▶ Instructions to follow:
All of the data below is to be repeated exactly, except for the pictures.

▶ Provided material:
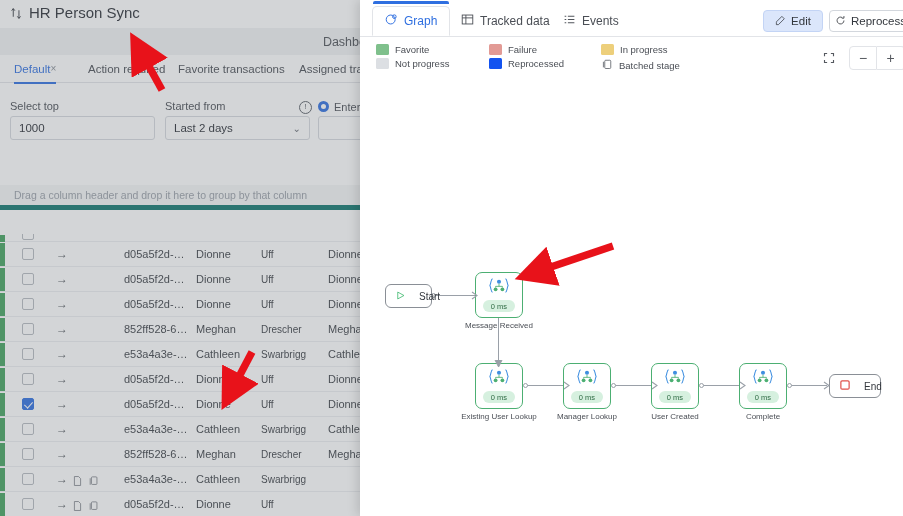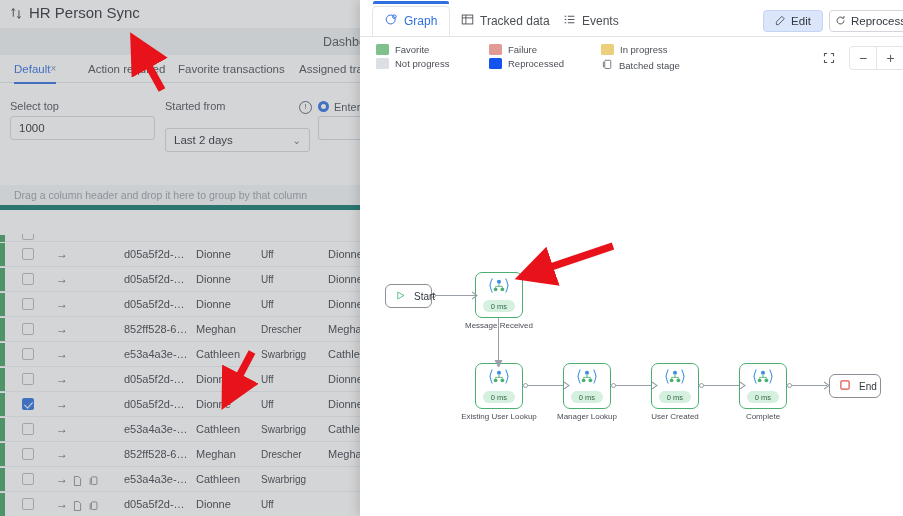--- a/index.html
+++ b/index.html
@@ -263,7 +263,7 @@
     </div>
 
     <div class="filter-label" style="left:165px;top:100px;">Started from</div>
-    <div class="filter-box" style="left:165px;top:128px;width:145px;">
+    <div class="filter-box" style="left:165px;top:116px;width:145px;">
       <span>Last 2 days</span>
       <span class="chev">⌄</span>
     </div>

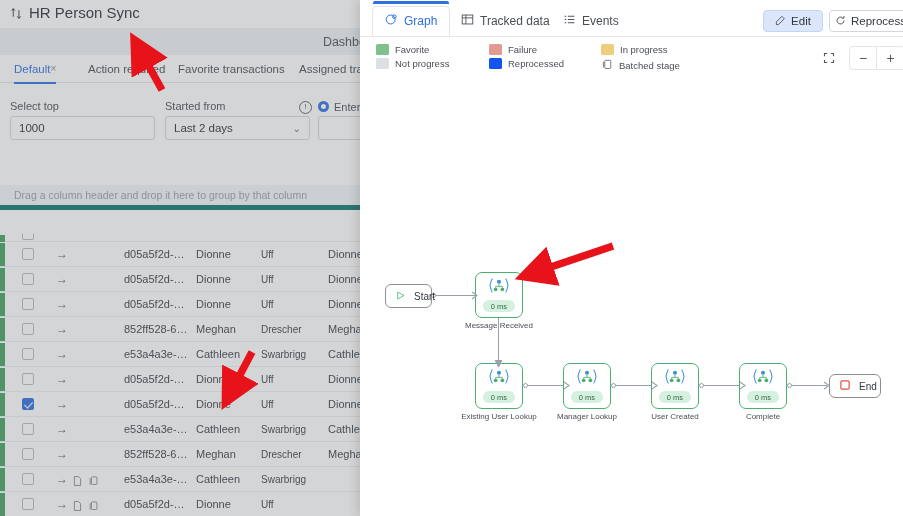--- a/index.html
+++ b/index.html
@@ -206,7 +206,7 @@
   .term{
     position:absolute;height:24px;box-sizing:border-box;
     border:1.4px solid #8a8f96;border-radius:6px;background:#fff;
-    display:flex;align-items:center;gap:8px;padding:0 9px;
+    display:flex;align-items:center;gap:13px;padding:0 9px;
     font-size:10px;color:#33373d;
   }
   .port{

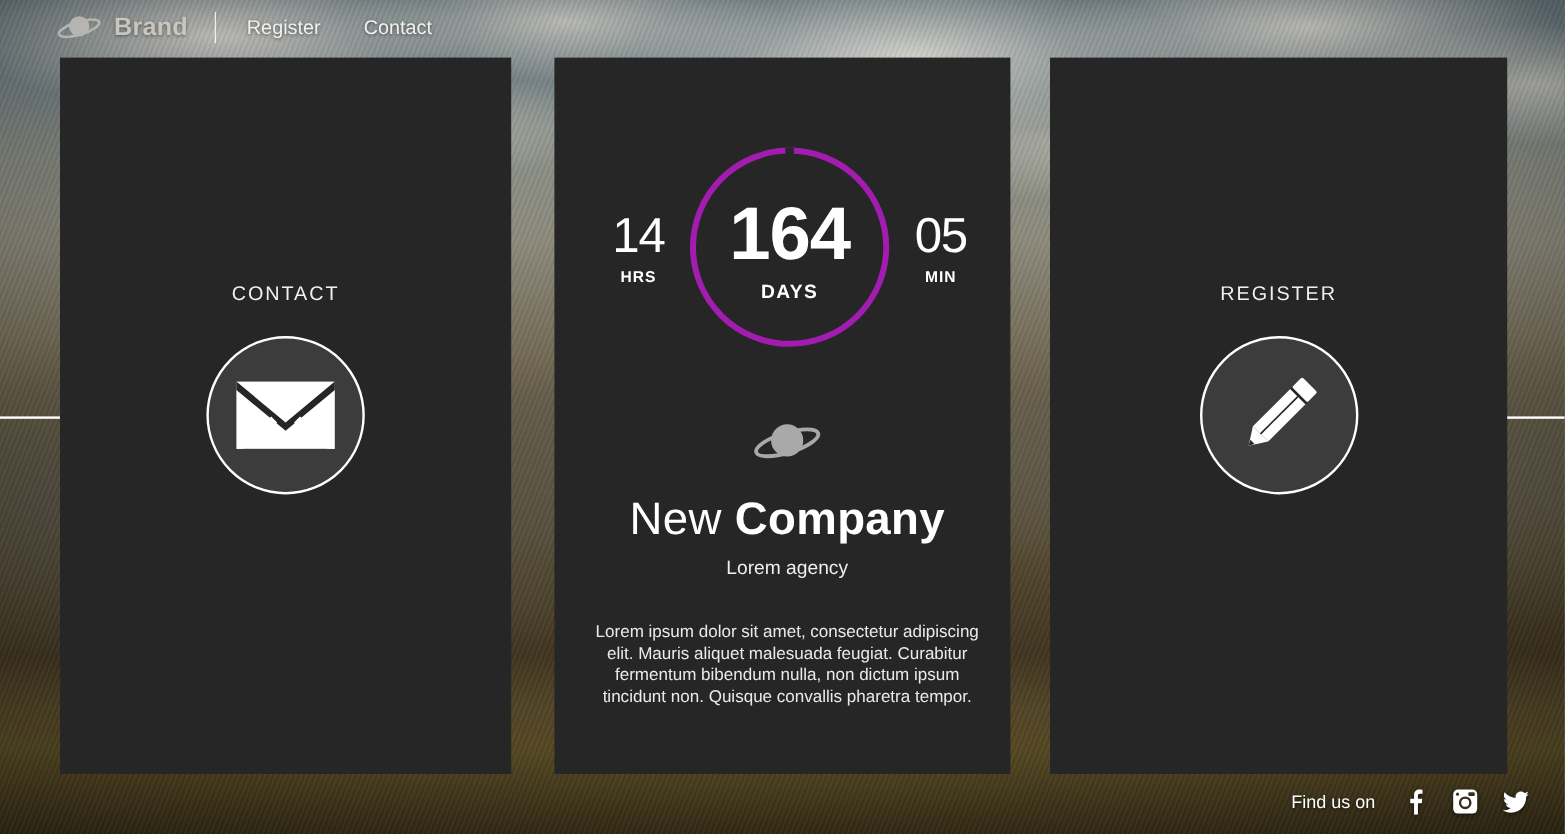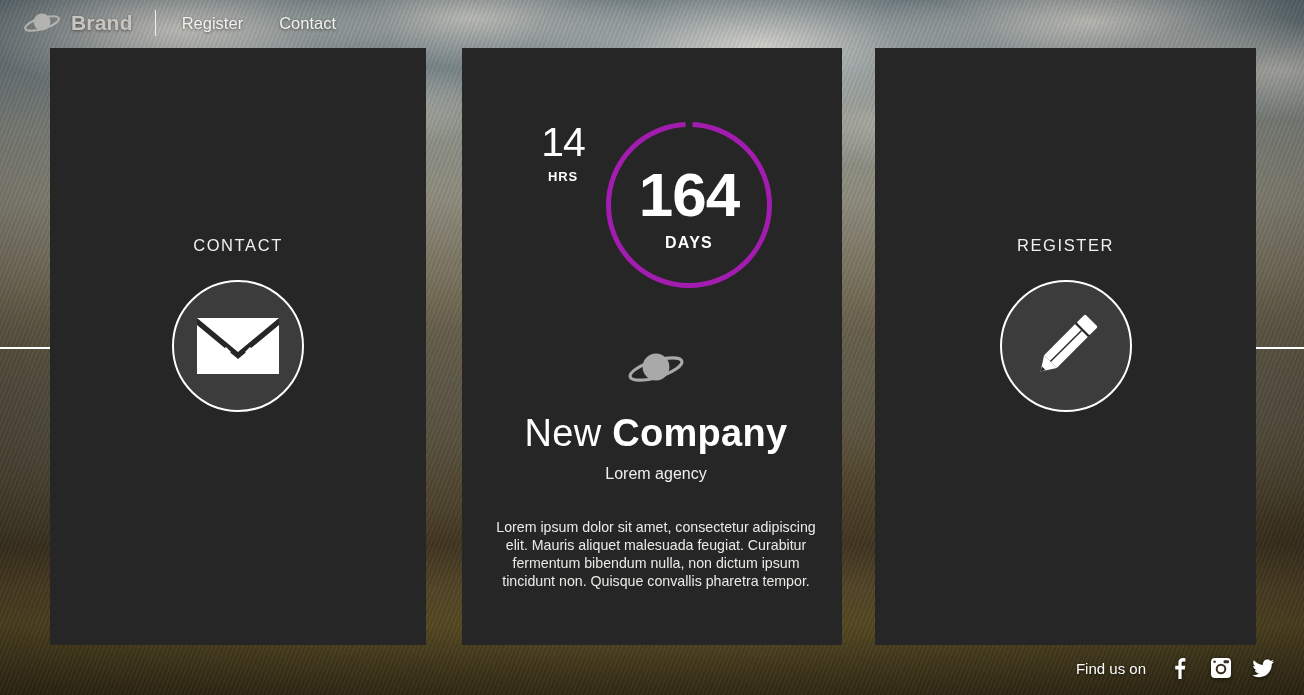--- a/index.html
+++ b/index.html
@@ -72,7 +72,7 @@
     height: 46px;
     display: flex;
     align-items: center;
-    padding-left: 22px;
+    padding-left: 46px;
     z-index: 40;
   }
   .brand {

▶ Solution for this task:
--- a/index.html
+++ b/index.html
@@ -263,7 +263,7 @@
     </div>
 
     <div class="filter-label" style="left:165px;top:100px;">Started from</div>
-    <div class="filter-box" style="left:165px;top:128px;width:145px;">
+    <div class="filter-box" style="left:165px;top:116px;width:145px;">
       <span>Last 2 days</span>
       <span class="chev">⌄</span>
     </div>

--- a/index.html
+++ b/index.html
@@ -206,7 +206,7 @@
   .term{
     position:absolute;height:24px;box-sizing:border-box;
     border:1.4px solid #8a8f96;border-radius:6px;background:#fff;
-    display:flex;align-items:center;gap:8px;padding:0 9px;
+    display:flex;align-items:center;gap:13px;padding:0 9px;
     font-size:10px;color:#33373d;
   }
   .port{

--- a/index.html
+++ b/index.html
@@ -72,7 +72,7 @@
     height: 46px;
     display: flex;
     align-items: center;
-    padding-left: 22px;
+    padding-left: 46px;
     z-index: 40;
   }
   .brand {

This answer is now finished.